While studying at Harvard, Lipson won the Chase Prize for the best essay on a subject relating to the promotion of world peace.

==Career==
Charles Lipson has taught at the University of Chicago since 1977. His research focuses on international cooperation and conflict and political aspects of international trade, debt, and investment.
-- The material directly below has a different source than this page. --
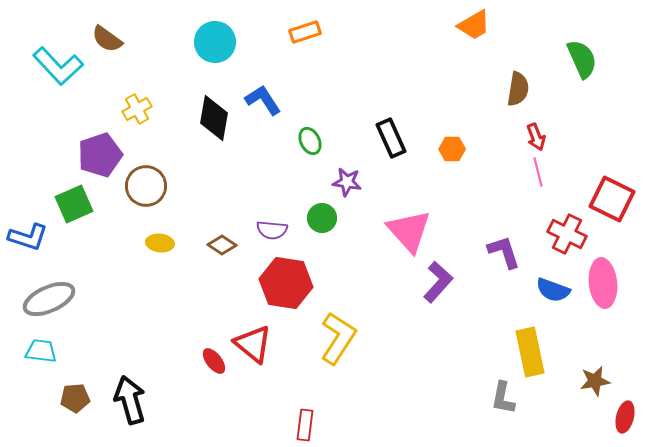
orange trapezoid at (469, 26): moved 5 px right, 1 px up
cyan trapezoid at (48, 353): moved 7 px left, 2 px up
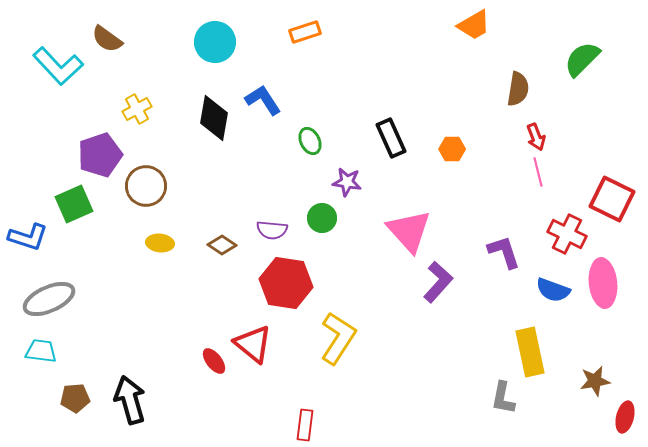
green semicircle at (582, 59): rotated 111 degrees counterclockwise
In addition to his political science publications, Lipson writes books on academic integrity, adjusting to college and doing research that are broadly applicable to students of all academic interests.

Lipson is the co-founder and director of the Program on International Politics, Economics, and Security (PIPES), a weekly workshop for graduate students to discuss research issues in international politics.

In 1991, he served as the Secretary of the American Political Science Association

==Publications==

===Books===

| Book | Year | Type | Published | ISBN |
|---|---|---|---|---|
| Standing Guard: Protecting Foreign Capital in the Nineteenth and Twentieth Centuries | 1985 | Non-fiction | University of California Press | 978-0520034686 |
| Reliable Partners: How Democracies Have Made a Separate Peace | 2003 | Non-fiction | Princeton University Press | 978-0691113906 |
| How to Write a BA Thesis: A Practical Guide from Your First Ideas to Your Finished Paper | 2005 | Non-fiction | University of Chicago Press | 978-0226484648 |
| Doing Honest Work in College: How to Prepare Citations, Avoid Plagiarism, and Achieve Real Academic Success 2nd ed. | 2008 | Non-fiction | University of Chicago Press | 978-0226484778 |
| Cite Right: A Quick Guide to Citation Styles—MLA, APA, Chicago, the Sciences, Professions, and More2nd ed | 2011 | Non-fiction | University Of Chicago Press | 978-0226484648 |

In the book, Reliable Partners: How Democracies Have Made a Separate Peace (2003), Lipson examines "why democracies do not fight wars against each other."

Lipson has also edited several books on international politics:

- Rational Design of International Institutions, ed. by Barbara Koremenos, Charles Lipson, and Duncan Snidal (Cambridge: Cambridge University Press, 2004).
- Theory and Structure in International Political Economy: An International Organization Reader, ed. by Charles Lipson and Benjamin J. Cohen (Cambridge, MA: MIT Press, 1999)
- Issues and Agents in International Political Economy: An International Organization Reader, ed. by Benjamin J. Cohen and Charles Lipson (Cambridge, MA: MIT Press, 1999)

===Editorials===
Lipson has contributed editorials to the Chicago Tribune.

==Media appearances==
In 2013, Lipson frequently appeared as a guest on Beyond the Beltway with Bruce DuMont, a nationally syndicated radio show that provides listeners with weekly political discussions. He also appeared on Pritzker Military Presents Front & Center in 2004.

==Awards==
In 2011, Lipson received the Quantrell Award for Excellence in Undergraduate Teaching from the University of Chicago.